##### Records shown

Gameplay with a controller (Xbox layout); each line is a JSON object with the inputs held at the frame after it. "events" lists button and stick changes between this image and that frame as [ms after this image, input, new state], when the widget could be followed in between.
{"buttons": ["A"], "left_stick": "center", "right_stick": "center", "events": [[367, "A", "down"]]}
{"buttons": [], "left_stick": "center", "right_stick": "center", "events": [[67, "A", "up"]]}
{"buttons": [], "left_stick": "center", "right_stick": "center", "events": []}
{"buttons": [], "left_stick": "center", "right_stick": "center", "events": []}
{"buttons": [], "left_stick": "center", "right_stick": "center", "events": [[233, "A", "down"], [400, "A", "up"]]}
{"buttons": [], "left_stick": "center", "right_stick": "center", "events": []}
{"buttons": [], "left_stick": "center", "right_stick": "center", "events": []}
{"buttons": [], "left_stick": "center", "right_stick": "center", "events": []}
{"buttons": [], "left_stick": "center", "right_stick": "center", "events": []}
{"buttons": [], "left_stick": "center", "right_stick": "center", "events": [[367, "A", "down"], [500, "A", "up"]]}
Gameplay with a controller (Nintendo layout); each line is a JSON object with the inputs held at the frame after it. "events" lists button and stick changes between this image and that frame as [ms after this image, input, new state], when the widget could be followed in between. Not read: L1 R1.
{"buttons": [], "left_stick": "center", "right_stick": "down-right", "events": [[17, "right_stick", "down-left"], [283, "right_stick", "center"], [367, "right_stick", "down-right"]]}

##########

## Try it
Output the entries exactly.

## Solved problem
Gameplay with a controller (Xbox layout); each line is a JSON object with the inputs held at the frame after it. "events" lists button and stick changes between this image and that frame as [ms after this image, input, new state], when the widget could be followed in between.
{"buttons": ["A"], "left_stick": "center", "right_stick": "center", "events": [[367, "A", "down"]]}
{"buttons": [], "left_stick": "center", "right_stick": "center", "events": [[67, "A", "up"]]}
{"buttons": [], "left_stick": "center", "right_stick": "center", "events": []}
{"buttons": [], "left_stick": "center", "right_stick": "center", "events": []}
{"buttons": [], "left_stick": "center", "right_stick": "center", "events": [[233, "A", "down"], [400, "A", "up"]]}
{"buttons": [], "left_stick": "center", "right_stick": "center", "events": []}
{"buttons": [], "left_stick": "center", "right_stick": "center", "events": []}
{"buttons": [], "left_stick": "center", "right_stick": "center", "events": []}
{"buttons": [], "left_stick": "center", "right_stick": "center", "events": []}
{"buttons": [], "left_stick": "center", "right_stick": "center", "events": [[367, "A", "down"], [500, "A", "up"]]}
Gameplay with a controller (Nintendo layout); each line is a JSON object with the inputs held at the frame after it. "events" lists button and stick changes between this image and that frame as [ms after this image, input, new state], when the widget could be followed in between. Not read: L1 R1.
{"buttons": [], "left_stick": "center", "right_stick": "down-right", "events": [[17, "right_stick", "down-left"], [283, "right_stick", "center"], [367, "right_stick", "down-right"]]}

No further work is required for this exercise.